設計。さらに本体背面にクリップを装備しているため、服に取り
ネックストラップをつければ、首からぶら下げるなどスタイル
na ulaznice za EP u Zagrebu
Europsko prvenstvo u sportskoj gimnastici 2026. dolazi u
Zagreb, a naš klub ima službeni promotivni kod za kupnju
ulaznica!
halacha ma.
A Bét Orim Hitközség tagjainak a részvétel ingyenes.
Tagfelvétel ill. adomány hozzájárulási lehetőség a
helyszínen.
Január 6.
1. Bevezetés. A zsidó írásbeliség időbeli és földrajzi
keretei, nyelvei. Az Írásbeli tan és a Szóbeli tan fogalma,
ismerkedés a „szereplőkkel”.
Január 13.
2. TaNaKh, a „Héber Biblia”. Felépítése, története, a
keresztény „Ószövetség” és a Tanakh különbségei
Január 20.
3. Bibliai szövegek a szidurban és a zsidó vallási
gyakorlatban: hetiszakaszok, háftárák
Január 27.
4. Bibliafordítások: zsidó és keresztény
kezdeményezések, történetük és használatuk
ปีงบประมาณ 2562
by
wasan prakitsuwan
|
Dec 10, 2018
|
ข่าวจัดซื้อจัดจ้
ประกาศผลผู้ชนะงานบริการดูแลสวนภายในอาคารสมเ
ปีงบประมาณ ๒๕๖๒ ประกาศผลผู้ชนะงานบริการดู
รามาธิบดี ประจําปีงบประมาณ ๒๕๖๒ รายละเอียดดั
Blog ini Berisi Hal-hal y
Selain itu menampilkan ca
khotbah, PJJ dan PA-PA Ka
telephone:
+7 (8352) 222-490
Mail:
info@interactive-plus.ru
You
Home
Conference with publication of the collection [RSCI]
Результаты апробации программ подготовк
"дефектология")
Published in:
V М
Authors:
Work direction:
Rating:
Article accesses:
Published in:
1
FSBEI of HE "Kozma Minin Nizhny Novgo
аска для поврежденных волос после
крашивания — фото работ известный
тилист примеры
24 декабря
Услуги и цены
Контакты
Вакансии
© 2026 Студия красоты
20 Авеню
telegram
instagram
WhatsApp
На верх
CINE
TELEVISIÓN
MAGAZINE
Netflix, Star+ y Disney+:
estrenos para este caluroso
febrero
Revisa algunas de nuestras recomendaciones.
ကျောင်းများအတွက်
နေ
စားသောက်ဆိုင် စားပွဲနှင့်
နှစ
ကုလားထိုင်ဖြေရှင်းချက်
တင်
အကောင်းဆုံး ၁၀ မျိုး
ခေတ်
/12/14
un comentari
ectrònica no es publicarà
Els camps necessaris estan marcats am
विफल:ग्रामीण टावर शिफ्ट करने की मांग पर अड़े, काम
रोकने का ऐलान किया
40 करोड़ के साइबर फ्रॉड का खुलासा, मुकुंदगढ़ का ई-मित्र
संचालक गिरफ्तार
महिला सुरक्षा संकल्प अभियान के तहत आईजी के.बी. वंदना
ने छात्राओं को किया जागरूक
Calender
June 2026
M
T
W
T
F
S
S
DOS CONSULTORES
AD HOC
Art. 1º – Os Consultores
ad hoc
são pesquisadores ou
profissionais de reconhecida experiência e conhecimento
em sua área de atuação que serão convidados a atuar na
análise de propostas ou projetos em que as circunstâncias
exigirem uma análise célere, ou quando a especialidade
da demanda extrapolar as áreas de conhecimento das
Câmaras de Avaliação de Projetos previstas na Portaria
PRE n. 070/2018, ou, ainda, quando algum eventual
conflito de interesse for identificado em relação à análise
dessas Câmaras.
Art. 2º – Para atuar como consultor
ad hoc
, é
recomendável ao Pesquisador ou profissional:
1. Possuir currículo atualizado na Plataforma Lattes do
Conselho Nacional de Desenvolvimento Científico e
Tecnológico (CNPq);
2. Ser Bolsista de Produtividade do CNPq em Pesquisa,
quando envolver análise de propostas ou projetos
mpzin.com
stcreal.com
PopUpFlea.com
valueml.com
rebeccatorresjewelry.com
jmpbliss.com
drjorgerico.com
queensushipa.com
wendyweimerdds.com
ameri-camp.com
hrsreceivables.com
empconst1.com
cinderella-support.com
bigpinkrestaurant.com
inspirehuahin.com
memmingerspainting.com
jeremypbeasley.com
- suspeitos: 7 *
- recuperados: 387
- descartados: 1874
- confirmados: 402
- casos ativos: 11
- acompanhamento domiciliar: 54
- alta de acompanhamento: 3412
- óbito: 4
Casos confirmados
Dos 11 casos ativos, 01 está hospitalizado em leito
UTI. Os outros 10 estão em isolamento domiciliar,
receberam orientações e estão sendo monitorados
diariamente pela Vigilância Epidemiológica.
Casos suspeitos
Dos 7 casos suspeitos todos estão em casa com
---
TASK OBJECTIVE >> Line by line, transcribe the material above without leaving anything out.

RESPONSE AREA >>
設計。さらに本体背面にクリップを装備しているため、服に取り
ネックストラップをつければ、首からぶら下げるなどスタイル
na ulaznice za EP u Zagrebu
Europsko prvenstvo u sportskoj gimnastici 2026. dolazi u
Zagreb, a naš klub ima službeni promotivni kod za kupnju
ulaznica!
halacha ma.
A Bét Orim Hitközség tagjainak a részvétel ingyenes.
Tagfelvétel ill. adomány hozzájárulási lehetőség a
helyszínen.
Január 6.
1. Bevezetés. A zsidó írásbeliség időbeli és földrajzi
keretei, nyelvei. Az Írásbeli tan és a Szóbeli tan fogalma,
ismerkedés a „szereplőkkel”.
Január 13.
2. TaNaKh, a „Héber Biblia”. Felépítése, története, a
keresztény „Ószövetség” és a Tanakh különbségei
Január 20.
3. Bibliai szövegek a szidurban és a zsidó vallási
gyakorlatban: hetiszakaszok, háftárák
Január 27.
4. Bibliafordítások: zsidó és keresztény
kezdeményezések, történetük és használatuk
ปีงบประมาณ 2562
by
wasan prakitsuwan
|
Dec 10, 2018
|
ข่าวจัดซื้อจัดจ้
ประกาศผลผู้ชนะงานบริการดูแลสวนภายในอาคารสมเ
ปีงบประมาณ ๒๕๖๒ ประกาศผลผู้ชนะงานบริการดู
รามาธิบดี ประจําปีงบประมาณ ๒๕๖๒ รายละเอียดดั
Blog ini Berisi Hal-hal y
Selain itu menampilkan ca
khotbah, PJJ dan PA-PA Ka
telephone:
+7 (8352) 222-490
Mail:
info@interactive-plus.ru
You
Home
Conference with publication of the collection [RSCI]
Результаты апробации программ подготовк
"дефектология")
Published in:
V М
Authors:
Work direction:
Rating:
Article accesses:
Published in:
1
FSBEI of HE "Kozma Minin Nizhny Novgo
аска для поврежденных волос после
крашивания — фото работ известный
тилист примеры
24 декабря
Услуги и цены
Контакты
Вакансии
© 2026 Студия красоты
20 Авеню
telegram
instagram
WhatsApp
На верх
CINE
TELEVISIÓN
MAGAZINE
Netflix, Star+ y Disney+:
estrenos para este caluroso
febrero
Revisa algunas de nuestras recomendaciones.
ကျောင်းများအတွက်
နေ
စားသောက်ဆိုင် စားပွဲနှင့်
နှစ
ကုလားထိုင်ဖြေရှင်းချက်
တင်
အကောင်းဆုံး ၁၀ မျိုး
ခေတ်
/12/14
un comentari
ectrònica no es publicarà
Els camps necessaris estan marcats am
विफल:ग्रामीण टावर शिफ्ट करने की मांग पर अड़े, काम
रोकने का ऐलान किया
40 करोड़ के साइबर फ्रॉड का खुलासा, मुकुंदगढ़ का ई-मित्र
संचालक गिरफ्तार
महिला सुरक्षा संकल्प अभियान के तहत आईजी के.बी. वंदना
ने छात्राओं को किया जागरूक
Calender
June 2026
M
T
W
T
F
S
S
DOS CONSULTORES
AD HOC
Art. 1º – Os Consultores
ad hoc
são pesquisadores ou
profissionais de reconhecida experiência e conhecimento
em sua área de atuação que serão convidados a atuar na
análise de propostas ou projetos em que as circunstâncias
exigirem uma análise célere, ou quando a especialidade
da demanda extrapolar as áreas de conhecimento das
Câmaras de Avaliação de Projetos previstas na Portaria
PRE n. 070/2018, ou, ainda, quando algum eventual
conflito de interesse for identificado em relação à análise
dessas Câmaras.
Art. 2º – Para atuar como consultor
ad hoc
, é
recomendável ao Pesquisador ou profissional:
1. Possuir currículo atualizado na Plataforma Lattes do
Conselho Nacional de Desenvolvimento Científico e
Tecnológico (CNPq);
2. Ser Bolsista de Produtividade do CNPq em Pesquisa,
quando envolver análise de propostas ou projetos
mpzin.com
stcreal.com
PopUpFlea.com
valueml.com
rebeccatorresjewelry.com
jmpbliss.com
drjorgerico.com
queensushipa.com
wendyweimerdds.com
ameri-camp.com
hrsreceivables.com
empconst1.com
cinderella-support.com
bigpinkrestaurant.com
inspirehuahin.com
memmingerspainting.com
jeremypbeasley.com
- suspeitos: 7 *
- recuperados: 387
- descartados: 1874
- confirmados: 402
- casos ativos: 11
- acompanhamento domiciliar: 54
- alta de acompanhamento: 3412
- óbito: 4
Casos confirmados
Dos 11 casos ativos, 01 está hospitalizado em leito
UTI. Os outros 10 estão em isolamento domiciliar,
receberam orientações e estão sendo monitorados
diariamente pela Vigilância Epidemiológica.
Casos suspeitos
Dos 7 casos suspeitos todos estão em casa com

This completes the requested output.